Serum neurofilament light chain levels in patients with cognitive deficits and movement disorders: comparison of cerebrospinal and serum neurofilament light chain levels with other biomarkers

Front Hum Neurosci. 2023 Dec 14:17:1284416. doi: 10.3389/fnhum.2023.1284416. eCollection 2023.

Authors

Richard Novobilský^{1

2}, Petra Bartova^{1

2}, Karin Lichá³, Michal Bar^{1

2}, David Stejskal^{3

4}, Pavlína Kusnierova^{3

4}

Affiliations

¹ Department of Neurology, University Hospital Ostrava, Ostrava, Czechia.
² Department of Clinical Neurosciences, University of Ostrava, Ostrava, Czechia.
³ Department of Clinical Biochemistry, Institute of Laboratory Medicine, University Hospital Ostrava, Ostrava, Czechia.
⁴ Institute of Laboratory Medicine, University of Ostrava, Ostrava, Czechia.

Abstract

Background: Serum neurofilament light chain (S NfL) is a non-specific marker of neuronal damage, including Alzheimer's disease (AD). We aimed to verify the reference interval (RI) of serum NfL using a highly sensitive ELISA, and to estimate the optimal cut-off value for neuronal damage. Our second objective was to compare NfL in cerebrospinal fluid (CSF) and serum (S) with the routine neurodegeneration biomarkers used in AD, and to assess their concentrations relative to the degree of cognitive deficit.

Methods: Samples from 124 healthy volunteers were used to estimate the S NfL RI. For the comparison study, we used CSF and S samples from 112 patients with cognitive disorders. Cognitive functions were assessed using the mini-mental state examination. ELISA assays were used to determine the CSF and S NfL levels, CSF β-amyloid peptide₄₂ (Aβ₄₂), CSF β-amyloid peptide₄₀ (Aβ₄₀), CSF total tau protein (tTau), CSF phosphorylated tau protein (pTau), and CSF alpha-synuclein (αS).

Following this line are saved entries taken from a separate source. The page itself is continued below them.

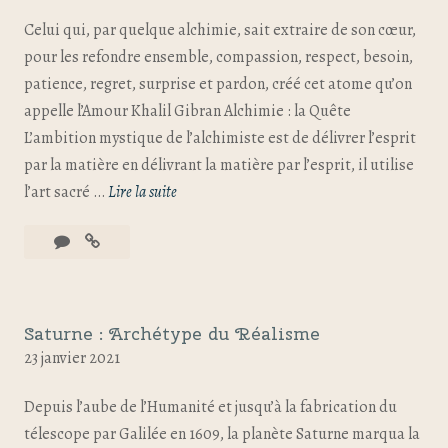
Celui qui, par quelque alchimie, sait extraire de son cœur,
pour les refondre ensemble, compassion, respect, besoin,
patience, regret, surprise et pardon, créé cet atome qu’on
appelle l’Amour Khalil Gibran Alchimie : la Quête
L’ambition mystique de l’alchimiste est de délivrer l’esprit
par la matière en délivrant la matière par l’esprit, il utilise
l’art sacré …
Lire la suite
Saturne : Archétype du Réalisme
23 janvier 2021
Depuis l’aube de l’Humanité et jusqu’à la fabrication du
télescope par Galilée en 1609, la planète Saturne marqua la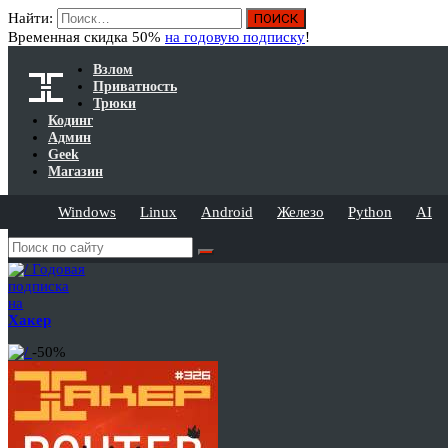
Найти:
Временная скидка 50%
на годовую подписку
!
Взлом
Приватность
Трюки
Кодинг
Админ
Geek
Магазин
Windows
Linux
Android
Железо
Python
AI
Годовая
подписка
на
Хакер
-50%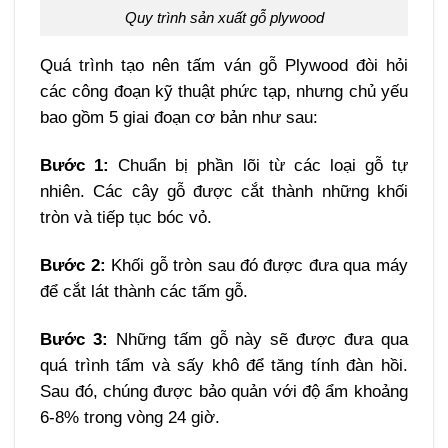
Quy trình sản xuất gỗ plywood
Quá trình tạo nên tấm ván gỗ Plywood đòi hỏi
các công đoạn kỹ thuật phức tạp, nhưng chủ yếu
bao gồm 5 giai đoạn cơ bản như sau:
Bước 1:
Chuẩn bị phần lõi từ các loại gỗ tự
nhiên. Các cây gỗ được cắt thành những khối
tròn và tiếp tục bóc vỏ.
Bước 2:
Khối gỗ tròn sau đó được đưa qua máy
để cắt lát thành các tấm gỗ.
Bước 3:
Những tấm gỗ này sẽ được đưa qua
quá trình tẩm và sấy khô để tăng tính đàn hồi.
Sau đó, chúng được bảo quản với độ ẩm khoảng
6-8% trong vòng 24 giờ.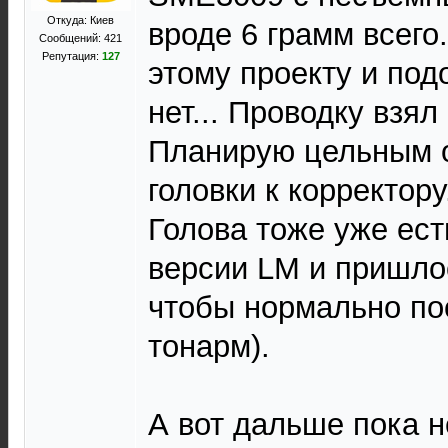
Откуда: Киев
вроде 6 грамм всего
Сообщений: 421
Репутация:
127
этому проекту и под
нет... Проводку взял
Планирую цельным о
головки к корректору
Голова тоже уже ест
версии LM и пришло
чтобы нормально пос
тонарм).
А вот дальше пока н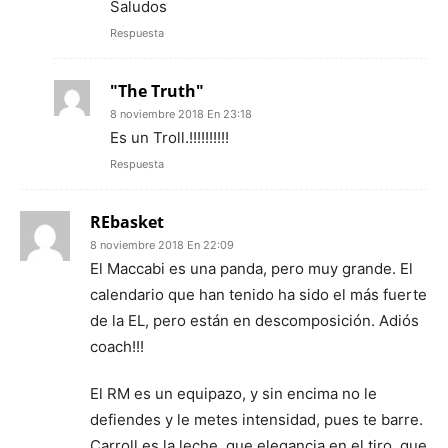
Saludos
Respuesta
"The Truth"
8 noviembre 2018 En 23:18
Es un Troll.!!!!!!!!!!
Respuesta
REbasket
8 noviembre 2018 En 22:09
El Maccabi es una panda, pero muy grande. El
calendario que han tenido ha sido el más fuerte
de la EL, pero están en descomposición. Adiós
coach!!!
El RM es un equipazo, y sin encima no le
defiendes y le metes intensidad, pues te barre.
Carroll es la leche, que elegancia en el tiro, que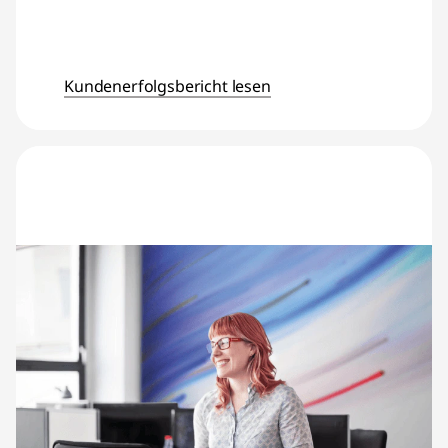
Kundenerfolgsbericht lesen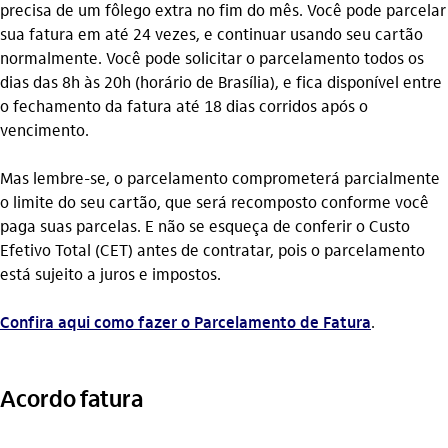
precisa de um fôlego extra no fim do mês. Você pode parcelar
sua fatura em até 24 vezes, e continuar usando seu cartão
normalmente. Você pode solicitar o parcelamento todos os
dias das 8h às 20h (horário de Brasília), e fica disponível entre
o fechamento da fatura até 18 dias corridos após o
vencimento.
Mas lembre-se, o parcelamento comprometerá parcialmente
o limite do seu cartão, que será recomposto conforme você
paga suas parcelas. E não se esqueça de conferir o Custo
Efetivo Total (CET) antes de contratar, pois o parcelamento
está sujeito a juros e impostos.
Confira aqui como fazer o Parcelamento de Fatura
.
Acordo fatura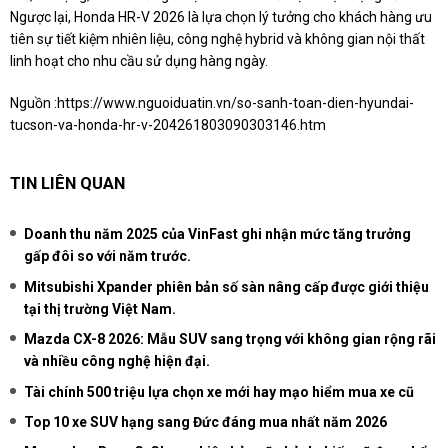
Ngược lại, Honda HR-V 2026 là lựa chọn lý tưởng cho khách hàng ưu
tiên sự tiết kiệm nhiên liệu, công nghệ hybrid và không gian nội thất
linh hoạt cho nhu cầu sử dụng hàng ngày.
Nguồn :
https://www.nguoiduatin.vn/so-sanh-toan-dien-hyundai-
tucson-va-honda-hr-v-204261803090303146.htm
TIN LIÊN QUAN
Doanh thu năm 2025 của VinFast ghi nhận mức tăng trưởng
gấp đôi so với năm trước.
Mitsubishi Xpander phiên bản số sàn nâng cấp được giới thiệu
tại thị trường Việt Nam.
Mazda CX-8 2026: Mẫu SUV sang trọng với không gian rộng rãi
và nhiều công nghệ hiện đại.
Tài chính 500 triệu lựa chọn xe mới hay mạo hiểm mua xe cũ
Top 10 xe SUV hạng sang Đức đáng mua nhất năm 2026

Results: The estimated RI of S NfL were 2.25-9.19 ng.L^-1. The cut-off value of S NfL for assessing the degree of neuronal impairment was 10.5 ng.L^-1. We found a moderate statistically significant correlation between S NfL and CSF Aβ₄₂ in the group with movement disorders, without dementia (r_s = 0.631; p = 0.016); between S NfL and CSF Aβ₄₀ in the group with movement disorder plus dementia (r_s = -0.750; p = 0.052); between S NfL and CSF tTau in the control group (r_s = 0.689; p = 0.009); and between S NfL and CSF pTau in the control group (r_s = 0.749; p = 0.003). The non-parametric Kruskal-Wallis test revealed statistically significant differences between S NfL, CSF NfL, CSF Aβ₄₂, CSF tTau, and CSF pTau and diagnosis within groups. The highest kappa coefficients were found between the concentrations of S NfL and CSF NfL (κ = 0.480) and between CSF NfL and CSF tTau (κ = 0.351).

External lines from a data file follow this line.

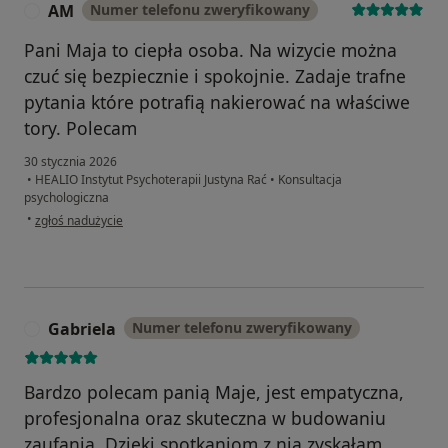
AM
Numer telefonu zweryfikowany
A
Pani Maja to ciepła osoba. Na wizycie można
czuć się bezpiecznie i spokojnie. Zadaje trafne
pytania które potrafią nakierować na właściwe
tory. Polecam
30 stycznia 2026
•
HEALIO Instytut Psychoterapii Justyna Rać
•
Konsultacja
psychologiczna
w opinii użytkownika AM
•
zgłoś nadużycie
Gabriela
Numer telefonu zweryfikowany
G
Bardzo polecam panią Maje, jest empatyczna,
profesjonalna oraz skuteczna w budowaniu
zaufania. Dzięki spotkaniom z nią zyskałam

Conclusion: Our results suggested that NfL and tTau in CSF of patients with cognitive decline could be replaced by the less-invasive determination of S NfL using a highly sensitive ELISA method. S NfL reflected the severity of cognitive deficits assessed by mini-mental state examination (MMSE). However, S NfL is not specific to AD and does not appear to be a suitable biomarker for early diagnosis of AD.

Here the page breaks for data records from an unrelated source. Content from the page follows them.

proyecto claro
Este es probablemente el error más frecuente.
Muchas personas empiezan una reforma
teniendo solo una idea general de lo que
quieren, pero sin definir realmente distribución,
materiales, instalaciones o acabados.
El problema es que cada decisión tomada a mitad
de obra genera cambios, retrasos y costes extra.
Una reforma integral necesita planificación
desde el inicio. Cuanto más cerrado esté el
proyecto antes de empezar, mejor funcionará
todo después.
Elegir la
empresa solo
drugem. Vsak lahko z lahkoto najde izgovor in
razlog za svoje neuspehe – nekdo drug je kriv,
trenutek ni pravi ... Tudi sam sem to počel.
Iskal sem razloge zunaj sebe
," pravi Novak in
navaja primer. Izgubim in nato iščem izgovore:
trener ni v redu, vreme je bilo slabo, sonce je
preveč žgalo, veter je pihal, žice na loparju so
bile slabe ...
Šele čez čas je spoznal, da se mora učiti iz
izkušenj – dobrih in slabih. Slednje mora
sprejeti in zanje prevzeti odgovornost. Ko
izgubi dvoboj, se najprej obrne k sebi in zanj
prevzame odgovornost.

Keywords: cognitive deficit; high-sensitivity ELISA; mini-mental state examination; neurofilament light chain; serum.

Grants and funding

The author(s) declare financial support was received for the research, authorship, and/or publication of this article. This study was supported in part by an institutional grant from the Ministry of Health, Czech Republic - conceptual development of research organization (07/RVO-FNOs/2021).